INSTRUCTIONS TO FOLLOW: If a record contains a picture, drop the picture and copy everything else exactly.

SOURCE MATERIAL:
--- --- ---

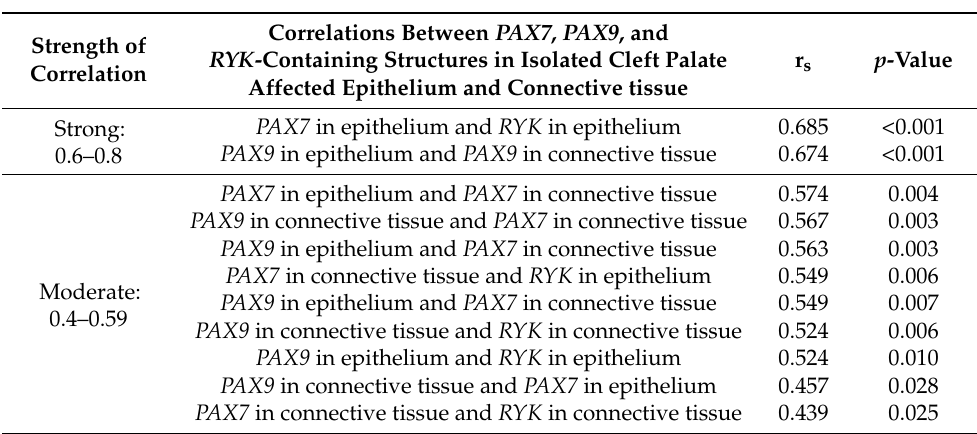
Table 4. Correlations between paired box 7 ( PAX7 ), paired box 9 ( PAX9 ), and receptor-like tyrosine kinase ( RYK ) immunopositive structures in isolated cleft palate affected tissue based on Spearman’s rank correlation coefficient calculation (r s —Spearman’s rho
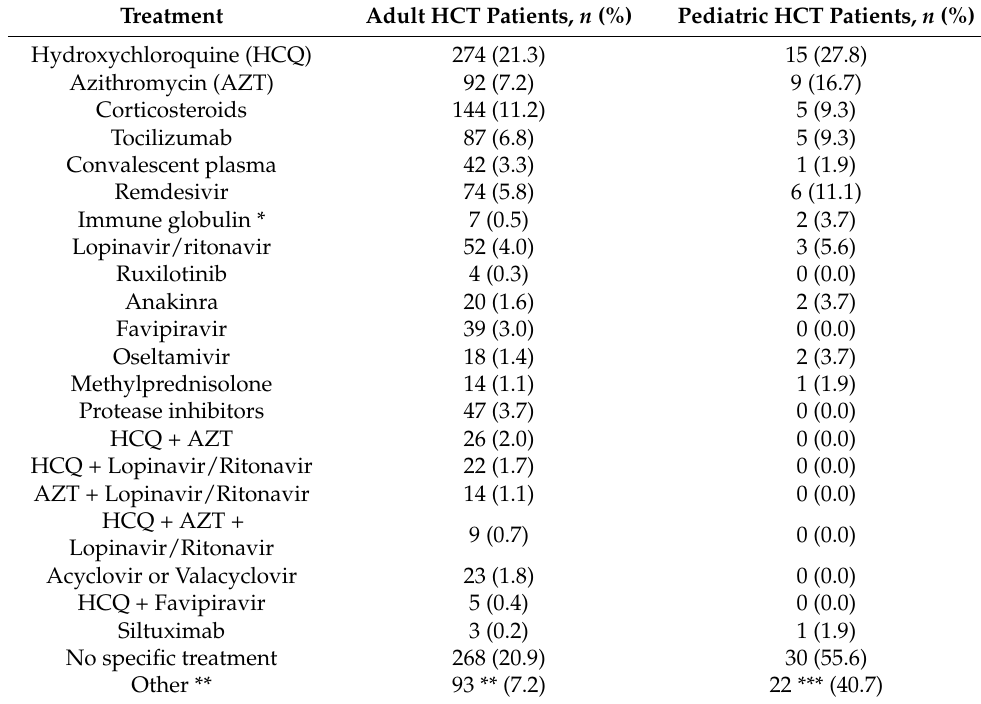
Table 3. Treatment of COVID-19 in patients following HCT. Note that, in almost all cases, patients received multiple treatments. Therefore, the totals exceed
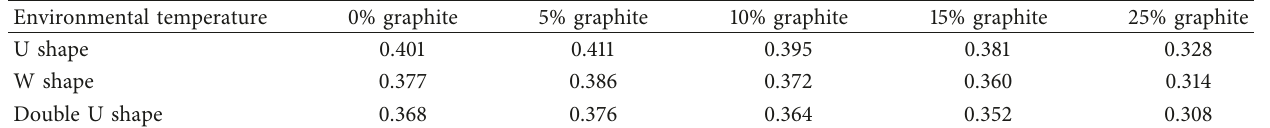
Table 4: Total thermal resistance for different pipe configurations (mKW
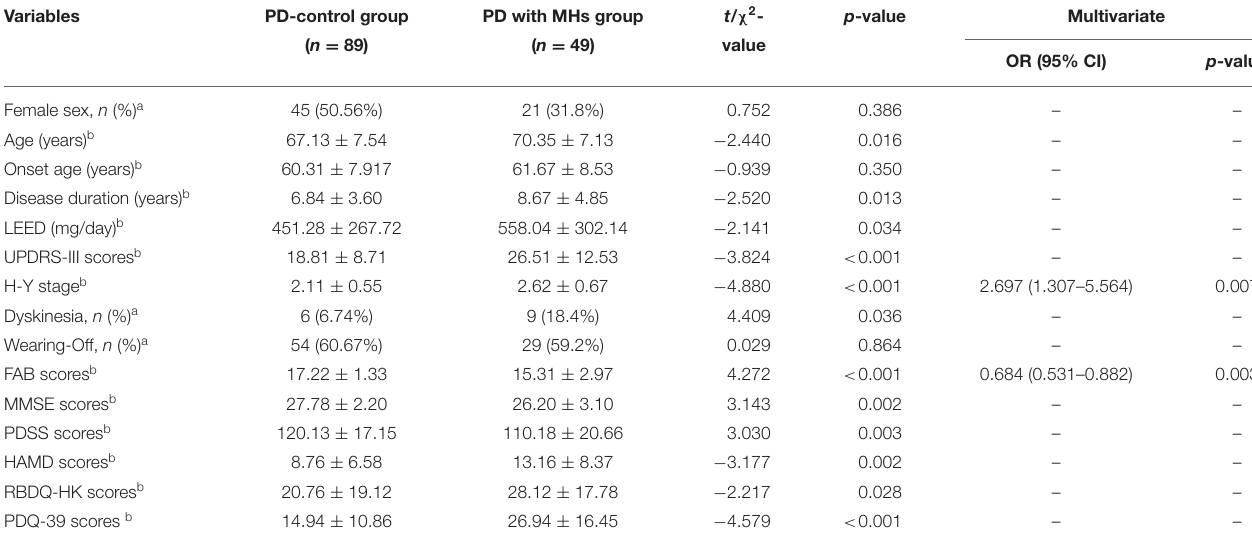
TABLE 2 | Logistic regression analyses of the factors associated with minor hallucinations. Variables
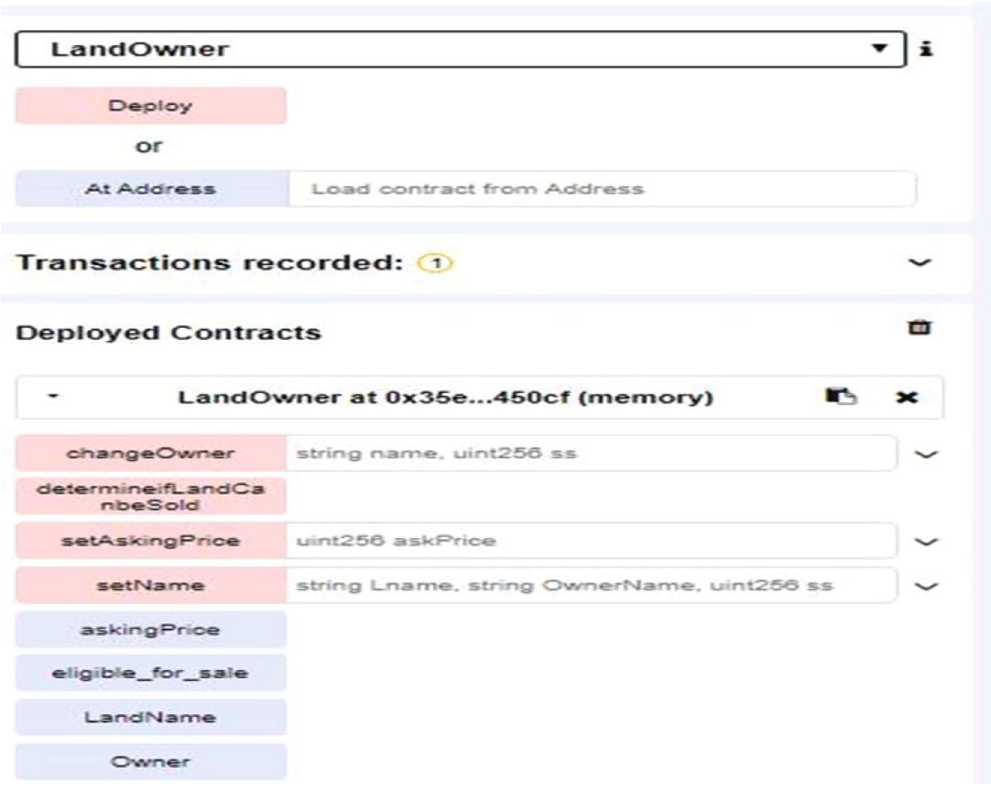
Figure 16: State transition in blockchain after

--- --- ---

RESULT OF THE TASK:
Table 4. Correlations between paired box 7 ( PAX7 ), paired box 9 ( PAX9 ), and receptor-like tyrosine kinase ( RYK ) immunopositive structures in isolated cleft palate affected tissue based on Spearman’s rank correlation coefficient calculation (r s —Spearman’s rho
Table 3. Treatment of COVID-19 in patients following HCT. Note that, in almost all cases, patients received multiple treatments. Therefore, the totals exceed
Table 4: Total thermal resistance for different pipe configurations (mKW
TABLE 2 | Logistic regression analyses of the factors associated with minor hallucinations. Variables
Figure 16: State transition in blockchain after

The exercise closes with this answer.